# [INSTRUCTIONS FOR THE TASK]
The lines of the records that include "samouczku" should all be copied.

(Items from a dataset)
↓

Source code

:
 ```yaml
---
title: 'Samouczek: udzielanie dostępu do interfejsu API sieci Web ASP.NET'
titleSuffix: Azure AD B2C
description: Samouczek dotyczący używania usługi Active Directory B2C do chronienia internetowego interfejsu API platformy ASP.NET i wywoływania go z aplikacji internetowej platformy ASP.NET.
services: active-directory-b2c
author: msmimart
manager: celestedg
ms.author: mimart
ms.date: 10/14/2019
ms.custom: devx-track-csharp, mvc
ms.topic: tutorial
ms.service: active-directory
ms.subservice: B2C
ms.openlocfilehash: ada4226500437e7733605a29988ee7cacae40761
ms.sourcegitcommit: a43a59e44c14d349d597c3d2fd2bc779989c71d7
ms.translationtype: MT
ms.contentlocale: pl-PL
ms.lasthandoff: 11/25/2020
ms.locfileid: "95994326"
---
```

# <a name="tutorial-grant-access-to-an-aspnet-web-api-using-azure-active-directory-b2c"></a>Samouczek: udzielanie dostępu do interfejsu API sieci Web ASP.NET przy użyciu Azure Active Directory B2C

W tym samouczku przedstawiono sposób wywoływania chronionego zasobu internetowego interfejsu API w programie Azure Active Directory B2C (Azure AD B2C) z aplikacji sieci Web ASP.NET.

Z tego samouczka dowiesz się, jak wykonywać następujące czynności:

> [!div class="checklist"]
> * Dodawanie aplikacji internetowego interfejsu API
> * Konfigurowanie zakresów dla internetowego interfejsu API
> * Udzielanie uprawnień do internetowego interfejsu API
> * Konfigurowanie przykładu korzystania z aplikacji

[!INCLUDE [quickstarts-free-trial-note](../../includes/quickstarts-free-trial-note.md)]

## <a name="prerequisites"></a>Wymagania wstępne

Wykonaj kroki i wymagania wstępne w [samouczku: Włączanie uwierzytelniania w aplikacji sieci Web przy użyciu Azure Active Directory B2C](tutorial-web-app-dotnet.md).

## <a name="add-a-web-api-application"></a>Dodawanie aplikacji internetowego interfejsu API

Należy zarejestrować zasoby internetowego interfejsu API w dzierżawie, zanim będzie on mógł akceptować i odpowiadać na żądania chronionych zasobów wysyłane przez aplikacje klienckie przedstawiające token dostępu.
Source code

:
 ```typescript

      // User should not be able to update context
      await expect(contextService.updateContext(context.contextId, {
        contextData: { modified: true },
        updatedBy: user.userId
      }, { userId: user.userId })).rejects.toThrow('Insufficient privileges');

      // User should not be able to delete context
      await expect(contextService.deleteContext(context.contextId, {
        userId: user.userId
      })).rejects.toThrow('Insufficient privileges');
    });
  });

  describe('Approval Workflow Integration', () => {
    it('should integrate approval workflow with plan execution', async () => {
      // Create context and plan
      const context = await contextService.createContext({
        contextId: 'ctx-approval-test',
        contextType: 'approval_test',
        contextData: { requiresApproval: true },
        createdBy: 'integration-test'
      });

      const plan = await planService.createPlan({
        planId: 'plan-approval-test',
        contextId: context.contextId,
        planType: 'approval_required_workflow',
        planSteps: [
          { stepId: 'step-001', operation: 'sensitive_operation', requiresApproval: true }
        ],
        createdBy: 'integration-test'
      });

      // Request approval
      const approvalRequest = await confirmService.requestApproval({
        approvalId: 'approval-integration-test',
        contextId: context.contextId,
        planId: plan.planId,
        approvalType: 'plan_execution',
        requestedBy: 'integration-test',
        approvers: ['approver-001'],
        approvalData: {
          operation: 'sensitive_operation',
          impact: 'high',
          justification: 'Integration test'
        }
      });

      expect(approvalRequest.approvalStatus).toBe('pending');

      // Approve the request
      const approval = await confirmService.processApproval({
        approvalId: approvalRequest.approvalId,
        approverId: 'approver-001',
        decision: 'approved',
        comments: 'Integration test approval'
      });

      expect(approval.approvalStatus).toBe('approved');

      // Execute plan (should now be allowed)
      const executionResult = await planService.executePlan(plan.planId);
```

↑

# [EXERCISE ANSWER]
W tym samouczku przedstawiono sposób wywoływania chronionego zasobu internetowego interfejsu API w programie Azure Active Directory B2C (Azure AD B2C) z aplikacji sieci Web ASP.NET.
Wykonaj kroki i wymagania wstępne w [samouczku: Włączanie uwierzytelniania w aplikacji sieci Web przy użyciu Azure Active Directory B2C](tutorial-web-app-dotnet.md).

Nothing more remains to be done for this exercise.